Despite its provocative title I shall do no more than mention Sodom, by Henri d’Argis,  because this book, with a preface by Verlaine, considerably antidates [sic] in spirit the period with which we are concerned. The work is interesting, however, first because of its style, which is less bad than that of Bonnetain, Bosc or Dubarry, and, secondly, and particularly, because it relates in delicate terms a liaison — chaste, it is true — between a man and a 17-year old boy: “It was not a question of vice, of debauchery, nor of obscenity; it was simply love hovering vaguely over both of them.” There can be no question of the documentary value of this work for it was inspired by the true story of Verlaine and Rimbaud.

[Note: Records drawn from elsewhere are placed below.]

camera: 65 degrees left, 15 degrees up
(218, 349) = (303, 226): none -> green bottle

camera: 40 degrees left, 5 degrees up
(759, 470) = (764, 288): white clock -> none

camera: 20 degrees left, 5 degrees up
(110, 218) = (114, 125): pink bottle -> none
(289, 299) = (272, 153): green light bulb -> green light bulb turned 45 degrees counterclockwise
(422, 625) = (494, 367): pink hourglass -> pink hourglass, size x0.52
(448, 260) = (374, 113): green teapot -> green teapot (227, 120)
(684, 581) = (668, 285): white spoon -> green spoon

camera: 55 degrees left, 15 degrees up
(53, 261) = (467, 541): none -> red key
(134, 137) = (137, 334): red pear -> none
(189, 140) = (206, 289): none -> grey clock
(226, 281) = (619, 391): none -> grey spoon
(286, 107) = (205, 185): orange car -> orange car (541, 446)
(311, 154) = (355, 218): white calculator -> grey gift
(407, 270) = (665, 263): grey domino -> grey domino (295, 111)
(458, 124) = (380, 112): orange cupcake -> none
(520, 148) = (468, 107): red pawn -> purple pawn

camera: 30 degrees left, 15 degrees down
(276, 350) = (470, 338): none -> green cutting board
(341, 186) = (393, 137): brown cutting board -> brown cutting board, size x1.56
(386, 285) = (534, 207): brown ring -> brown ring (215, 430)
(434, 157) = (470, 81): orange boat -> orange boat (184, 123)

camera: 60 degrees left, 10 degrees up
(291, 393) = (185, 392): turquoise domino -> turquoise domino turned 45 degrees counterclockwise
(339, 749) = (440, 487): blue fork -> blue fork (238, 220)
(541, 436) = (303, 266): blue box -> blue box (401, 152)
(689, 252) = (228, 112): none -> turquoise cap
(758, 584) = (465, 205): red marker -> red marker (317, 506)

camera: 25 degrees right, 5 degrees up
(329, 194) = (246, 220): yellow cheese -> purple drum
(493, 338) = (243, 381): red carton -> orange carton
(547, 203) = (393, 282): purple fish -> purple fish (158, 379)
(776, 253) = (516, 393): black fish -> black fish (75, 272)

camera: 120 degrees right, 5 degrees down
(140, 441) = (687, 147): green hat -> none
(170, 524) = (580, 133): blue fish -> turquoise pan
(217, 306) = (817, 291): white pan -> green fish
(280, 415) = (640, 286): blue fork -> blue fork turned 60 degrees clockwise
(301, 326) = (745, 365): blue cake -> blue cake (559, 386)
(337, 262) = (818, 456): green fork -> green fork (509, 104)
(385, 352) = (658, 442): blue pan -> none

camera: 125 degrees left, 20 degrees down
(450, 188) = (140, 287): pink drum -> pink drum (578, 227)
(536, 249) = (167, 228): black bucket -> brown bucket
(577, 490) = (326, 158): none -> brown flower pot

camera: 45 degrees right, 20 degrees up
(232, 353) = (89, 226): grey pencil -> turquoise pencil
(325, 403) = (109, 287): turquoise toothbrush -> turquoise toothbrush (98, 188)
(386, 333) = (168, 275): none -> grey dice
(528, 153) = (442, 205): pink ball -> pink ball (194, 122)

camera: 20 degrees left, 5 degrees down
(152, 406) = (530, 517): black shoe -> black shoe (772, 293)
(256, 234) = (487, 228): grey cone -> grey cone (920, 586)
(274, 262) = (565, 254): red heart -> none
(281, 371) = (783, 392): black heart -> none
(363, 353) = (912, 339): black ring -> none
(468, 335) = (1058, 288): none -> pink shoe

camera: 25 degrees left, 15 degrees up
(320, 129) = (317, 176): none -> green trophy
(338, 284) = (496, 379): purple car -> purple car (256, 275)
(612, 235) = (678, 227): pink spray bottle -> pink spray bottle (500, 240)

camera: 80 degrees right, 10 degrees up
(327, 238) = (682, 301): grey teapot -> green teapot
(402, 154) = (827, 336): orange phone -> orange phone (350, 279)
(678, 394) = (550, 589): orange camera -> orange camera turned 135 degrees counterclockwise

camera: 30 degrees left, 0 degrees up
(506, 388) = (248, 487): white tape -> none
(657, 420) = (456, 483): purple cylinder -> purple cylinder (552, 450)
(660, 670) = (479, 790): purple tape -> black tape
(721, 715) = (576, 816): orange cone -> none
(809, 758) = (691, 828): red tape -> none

To conclude this discussion of marginal literature I shall but mention the comic figure of Achille Bécasse, other known as Achille Essebac, author of DéDé (1901) and Luc (1902), both vapid novels about adolescents, which Roger Peyrefitte unexpectedly rescues from oblivion by making mention of them in two or three bitter-sweet paragraphs in l’ Exilé de Capri.
As for Geroges Eeckhoud and Binet-Valmer, we shall come back to them a little further on.
29 Paul Bonnetain, Charlot s’amuse, Paris, A. Charles, 1883.
30 Jean Bosc, Le Vice marin, confessions d’un matelot, Paris (Pierre Douville), 1905
31 Affaire Mielle, 1885: A Baraille, Causes criminelles et mondaines de 1885, p. 57
32 Armand Dubarry, Les Invertis (Le Vice allemand), Paris (Chamuel), 1896.
33 Henri d’Argis, Sodome, Paris (Alphonse Piaget), 7th ed. 1888.